そして、この積乱雲が日本海側から陸地に達し、高い山にぶつかって上昇することでまた積乱雲が発達します。この発達した積乱雲が雪を降らせるという仕組みです。

元はシベリア大陸からの乾いた冷たい空気が、日本海で変質することによって、日本海側に雪を降らせます。雪が降ると、再び乾いた空気に変わり、山を越えて太平洋側に吹き降りてきます。このため「冬型の気圧配置」になると、日本海側は雪が降り、太平洋側は乾燥した晴れの日が多くなります。


「山雪型」と「里雪型」とは

冬型の気圧配置には大きく分けて、「山雪型」と「里雪型」の2種類があります。いずれにしても日本海側では雪が降りやすくなりますが、「山雪型」は山間部で大雪になりやすい一方、「里雪型」は平野部で大雪になりやすいという特徴があります。

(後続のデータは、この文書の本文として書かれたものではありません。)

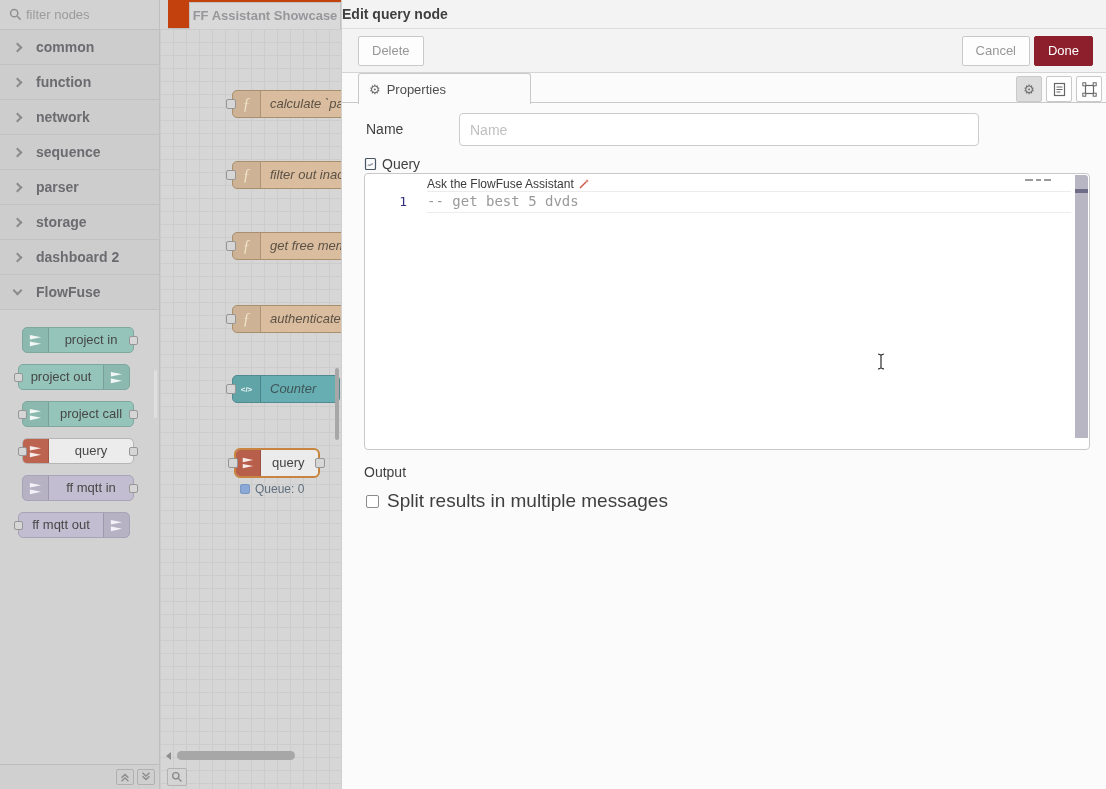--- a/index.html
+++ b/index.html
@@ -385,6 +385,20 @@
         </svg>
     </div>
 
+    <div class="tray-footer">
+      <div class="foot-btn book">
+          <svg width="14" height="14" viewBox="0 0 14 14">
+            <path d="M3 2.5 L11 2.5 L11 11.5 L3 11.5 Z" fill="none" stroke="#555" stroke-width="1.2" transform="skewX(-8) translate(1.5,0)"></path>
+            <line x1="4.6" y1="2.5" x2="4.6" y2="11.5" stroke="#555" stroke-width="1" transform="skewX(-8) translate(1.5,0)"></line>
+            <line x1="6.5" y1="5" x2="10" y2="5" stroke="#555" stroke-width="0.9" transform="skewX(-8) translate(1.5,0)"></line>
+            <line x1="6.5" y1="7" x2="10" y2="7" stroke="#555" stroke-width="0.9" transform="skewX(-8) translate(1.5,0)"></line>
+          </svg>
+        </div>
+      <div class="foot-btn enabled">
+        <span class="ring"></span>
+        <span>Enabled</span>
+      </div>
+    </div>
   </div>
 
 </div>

気圧配置はどちらも西に高気圧、東に低気圧の「西高東低」の気圧配置でありながらやや違いがあります。
「山雪型」は等圧線が日本付近で縦縞になるのに対し、「里雪型」は、等圧線が日本海で袋状にたるんだ部分が見られます。このたるんだ部分には「寒冷渦」という非常に強い寒気が存在するため、山にたどり着く前に積乱雲が発達するため、日本海沿岸部など平野部で大雪となります。


「冬型の気圧配置」の着目ポイント

「冬型の気圧配置」は状況によって、「強い冬型」と呼ばれる場合があります。冬型が強いか弱いかの着目ポイントは、天気図上に描かれた等圧線です。

等圧線が何本も並び、間隔が狭ければ狭いほど日本海側から強い北西の季節風が吹きつけます。このような場合は、「強い冬型の気圧配置」と言われ、上空に流れ込む寒気も強い場合が多く、日本海側は大雪や見通しが効かない猛吹雪になる恐れがあります。早めに雪の備えを行い、車を走行する際には冬用タイヤを装着して、安全なルートを通るよう検討する必要があるでしょう。

また、「冬型の気圧配置」の場合、太平洋側は乾燥した晴れの天気が多いですが、「強い冬型の気圧配置」になる際は、雪雲が太平洋側まですり抜けて、場所によっては雪が降り、積もることもあります。
ただ、東京都心など関東南部の平野部では冬型で雪が降ることはほとんどありません。これは、北陸や長野県、関東北部の山地など高い山が雪雲をブロックするためです。ただ、北風が体温を奪うような厳しい寒さになるため、寒さ対策は欠かせないでしょう。